Participants in the HIV group started antiretroviral therapy at CD4 cell counts < 200 cells/mm3 and saw that count rebound to >350 cells/mm3 after HIV treatment. Other studies have shown better retention of T cell memory in people whose CD4 counts never dip below 350 cells/mm3.
It is unclear whether the observed loss of antibody response is specific to the smallpox vaccine or may affect vaccination-induced protection against other common viruses, such as measles or mumps. The current study did not address the need for re-administering common childhood vaccinations to PLWH, although the data may suggest this, a related press release cautioned.
Study authors called for additional research among people with higher CD4 cell counts, as well as among men.
Researchers Call for Linking Disease Surveillance Programs to Assess Effect of Medications on Pregnancy
New U.S. research appears to affirm recent findings suggesting little cause for concern about a potential link between dolutegravir (Tivicay) use and neural tube defects in infants, but it also highlights systemic obstacles that make it harder to accurately assess such relationships.
After early warnings about dolutegravir and birth defects emerged in Botswana in early 2018, researchers tried to ascertain whether such a link also existed in the U.S. Writing in the Morbidity and Mortality Weekly Report on Jan. 10, the research team reported that during 2013-2017, the rates of neural tube defects in infants born to women living with HIV and in the general population were similar at 7 and 8 per 10,000 live births, respectively. (Dolutegravir was approved in the U.S. in 2013.)
Further refining the data proved extremely difficult, the authors reported. Their research was hampered by the fact that birth defects and HIV status are tracked in two separate registries and pregnancy surveillance differs across jurisdictions. In addition, no data on specific antiretroviral regimens taken were available. Furthermore, 1 in 9 women living with HIV does not know her serostatus and is therefore not included in the HIV registry. While undiagnosed women are not on antiretroviral therapy, they may take other medications that could affect their infants.

GIVEN INFORMATION:

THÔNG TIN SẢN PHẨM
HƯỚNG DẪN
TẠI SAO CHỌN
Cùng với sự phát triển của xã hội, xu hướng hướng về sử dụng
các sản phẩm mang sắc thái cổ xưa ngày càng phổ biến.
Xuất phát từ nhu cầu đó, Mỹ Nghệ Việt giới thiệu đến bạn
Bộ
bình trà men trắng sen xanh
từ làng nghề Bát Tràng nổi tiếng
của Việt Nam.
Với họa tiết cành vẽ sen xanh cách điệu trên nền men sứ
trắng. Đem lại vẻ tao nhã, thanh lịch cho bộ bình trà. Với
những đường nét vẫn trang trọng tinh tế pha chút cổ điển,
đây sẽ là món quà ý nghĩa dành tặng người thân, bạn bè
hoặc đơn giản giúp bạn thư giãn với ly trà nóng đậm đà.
...
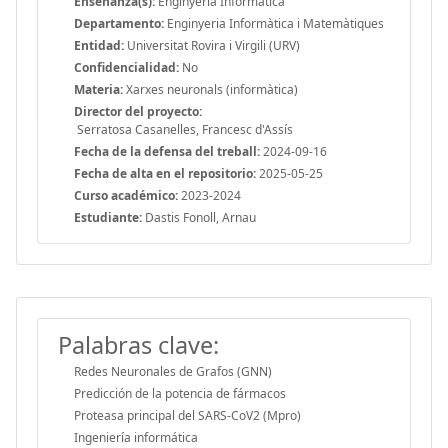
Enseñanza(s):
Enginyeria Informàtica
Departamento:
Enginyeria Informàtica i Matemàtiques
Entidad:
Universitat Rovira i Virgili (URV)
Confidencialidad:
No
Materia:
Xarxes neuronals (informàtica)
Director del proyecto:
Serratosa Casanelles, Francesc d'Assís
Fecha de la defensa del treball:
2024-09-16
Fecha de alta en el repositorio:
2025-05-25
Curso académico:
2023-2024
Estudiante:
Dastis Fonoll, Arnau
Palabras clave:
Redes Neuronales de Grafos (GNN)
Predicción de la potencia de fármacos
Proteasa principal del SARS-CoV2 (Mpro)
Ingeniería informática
--
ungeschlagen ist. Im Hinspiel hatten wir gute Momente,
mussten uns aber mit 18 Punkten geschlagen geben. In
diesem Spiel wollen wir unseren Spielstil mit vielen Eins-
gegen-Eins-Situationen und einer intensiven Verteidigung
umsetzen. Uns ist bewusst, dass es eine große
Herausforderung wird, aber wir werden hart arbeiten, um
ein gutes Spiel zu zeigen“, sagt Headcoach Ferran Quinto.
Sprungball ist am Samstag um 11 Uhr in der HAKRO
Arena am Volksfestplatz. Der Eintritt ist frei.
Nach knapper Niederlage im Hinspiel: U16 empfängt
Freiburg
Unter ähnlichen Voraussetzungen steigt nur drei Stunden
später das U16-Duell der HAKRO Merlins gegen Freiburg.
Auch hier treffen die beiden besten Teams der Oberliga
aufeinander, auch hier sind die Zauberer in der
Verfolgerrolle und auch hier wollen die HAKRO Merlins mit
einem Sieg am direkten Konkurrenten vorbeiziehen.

WHAT NEEDS TO BE DONE: Please rewrite the paragraph of the passage that begins "Further refining the data" as a short bulleted list that keeps its main facts.

REPLY:
- The authors found further refining the data extremely difficult.
- Birth defects and HIV status are tracked in two separate registries.
- Pregnancy surveillance differs across jurisdictions.
- No data on the specific antiretroviral regimens taken were available.
- One in 9 women living with HIV does not know her serostatus, so she is not in the HIV registry.
- Undiagnosed women are not on antiretroviral therapy but may take other medications that could affect their infants.